Re: [PATCH] KVM: x86: enable TDP MMU by default

From: Paolo Bonzini
Date: Tue Jul 26 2022 - 11:43:38 EST


On 7/26/22 16:57, Stoiko Ivanov wrote:
Hi,

Proxmox[0] recently switched to the 5.15 kernel series (based on the one
for Ubuntu 22.04), which includes this commit.
While it's working well on most installations, we have a few users who
reported that some of their guests shutdown with
`KVM: entry failed, hardware error 0x80000021` being logged under certain
conditions and environments[1]:
* The issue is not deterministically reproducible, and only happens
eventually with certain loads (e.g. we have only one system in our
office which exhibits the issue - and this only by repeatedly installing
Windows 2k22 ~ one out of 10 installs will cause the guest-crash)
* While most reports are referring to (newer) Windows guests, some users
run into the issue with Linux VMs as well
* The affected systems are from a quite wide range - our affected machine
is an old IvyBridge Xeon with outdated BIOS (an equivalent system with
the latest available BIOS is not affected), but we have
reports of all kind of Intel CPUs (up to an i5-12400).

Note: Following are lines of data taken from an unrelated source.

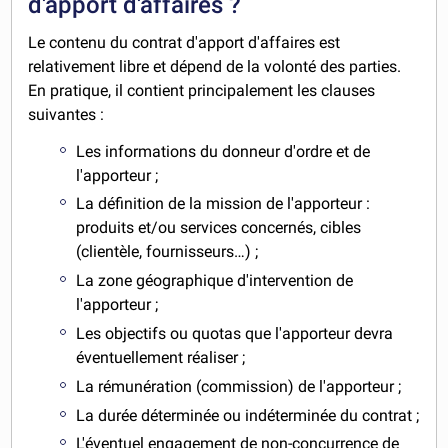
d'apport d'affaires ?
Le contenu du contrat d'apport d'affaires est
relativement libre et dépend de la volonté des parties.
En pratique, il contient principalement les clauses
suivantes :
Les informations du donneur d'ordre et de
l'apporteur ;
La définition de la mission de l'apporteur :
produits et/ou services concernés, cibles
(clientèle, fournisseurs…) ;
La zone géographique d'intervention de
l'apporteur ;
Les objectifs ou quotas que l'apporteur devra
éventuellement réaliser ;
La rémunération (commission) de l'apporteur ;
La durée déterminée ou indéterminée du contrat ;
L'éventuel engagement de non-concurrence de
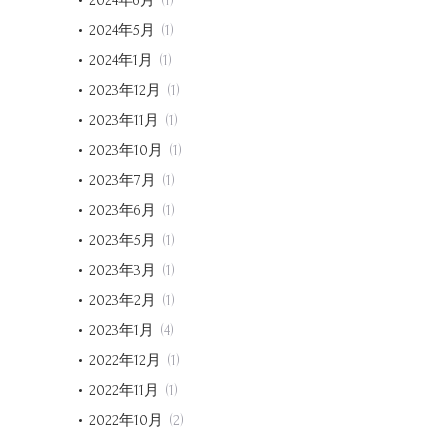
2024年6月
(1)
2024年5月
(1)
2024年1月
(1)
2023年12月
(1)
2023年11月
(1)
2023年10月
(1)
2023年7月
(1)
2023年6月
(1)
2023年5月
(1)
2023年3月
(1)
2023年2月
(1)
2023年1月
(4)
2022年12月
(1)
2022年11月
(1)
2022年10月
(2)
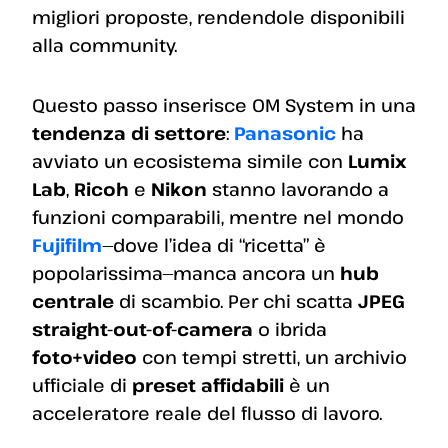
migliori proposte, rendendole disponibili
alla community.
Questo passo inserisce OM System in una
tendenza di settore
:
Panasonic
ha
avviato un ecosistema simile con
Lumix
Lab
,
Ricoh
e
Nikon
stanno lavorando a
funzioni comparabili, mentre nel mondo
Fujifilm
—dove l’idea di “ricetta” è
popolarissima—manca ancora un
hub
centrale
di scambio. Per chi scatta
JPEG
straight-out-of-camera
o ibrida
foto+video
con tempi stretti, un archivio
ufficiale di
preset affidabili
è un
acceleratore reale del flusso di lavoro.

It seems AMD CPUs
are not affected.

Disabling tdp_mmu seems to mitigate the issue, but I still thought you
might want to know that in some cases tdp_mmu causes problems, or that you
even might have an idea of how to fix the issue without explicitly
disabling tdp_mmu?

If you don't need secure boot, you can try disabling SMM. It should not be related to TDP MMU, but the logs (thanks!) point at an SMM entry (RIP = 0x8000, CS base=0x7ffc2000).

This is likely to be fixed by https://lore.kernel.org/kvm/20220621150902.46126-1-mlevitsk@xxxxxxxxxx/.

Paolo